Since the end of the 2012 election, political handicappers have been watching with great interest as the GOP turns on itself with teeth bared and claws unsheathed. The Tea Party and ultra-conservative members of the party have taken center stage in the major policy debates and even provide their own “response” to the State of the Union Speech in addition to the official GOP response. And not everyone is sticking with the party to see which element ultimately takes control of the party of Lincoln.
The first woman to be elected Lieutenant Governor of Nevada Sue Wagner told the Reno Gazette-Journal that she “has left the Republican Party and it’s left me at the same time.” Calling the GOP too “tea-party oriented” she is now registered as an independent rather than a Democrat. The announcement comes on the heels of Tom Taber’s resignation of the Washoe County Republican Party. Wagner does not seem to be seeking political office, so her leaving the party has to be taken at face value.
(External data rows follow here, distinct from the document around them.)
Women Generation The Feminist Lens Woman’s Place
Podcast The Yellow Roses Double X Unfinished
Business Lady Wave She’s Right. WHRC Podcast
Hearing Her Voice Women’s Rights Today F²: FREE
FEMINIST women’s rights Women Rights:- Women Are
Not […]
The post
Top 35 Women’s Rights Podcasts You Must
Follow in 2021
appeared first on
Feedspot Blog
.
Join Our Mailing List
For other ex-Republicans, the motivations for leaving the party are suspected to be less about ideology and more about winning their respective elections. North Carolina candidate for Congress and combat veteran Jason Thigpen announced his party switch last October. “I’ve decided to run as a Democrat rather than a Republican,” he writes on his campaign site, adding “I simply cannot stand with a Party where its most extreme element promote[sic] hate and division amongst people.”
For candidates like Thigpen or Charlie Crist of Florida—who is running (and winning in the polls) for Florida Governor—some Democrats see the move as a cheap trick to get elected. An anonymous Daily Kos blogger decries Thigpen’s move as mere political kabuki. “I never trust ‘Fence Jumpers’,[sic] until they have actually embraced the policies and ideologies of the party,” writes “sparks1957,” as if changing political party affiliation is akin to switching religions.
Democrats like Sparky are cut from the same cloth as the GOP extremists that chased Wagner, Thigpen, and Crist from the Republican Party. Independent thinkers aren’t trustworthy and only a totalitarian acceptance of Progressive/Conservative dogma constitutes a “good” candidate. Wagner isn’t running, so she is free to be an independent, however if a former Republican hopes to serve his or her country in office, he or she needs the might of a major political party to win the election.
The lesson here for both parties is that “big tents” win elections. The GOP is hemorrhaging membership—according to a Gallup Poll—and the Democrats are reaping the benefits. Demanding that a party member “prove” his or her loyalty by insisting on a blanket acceptance only further alienates the larger electorate.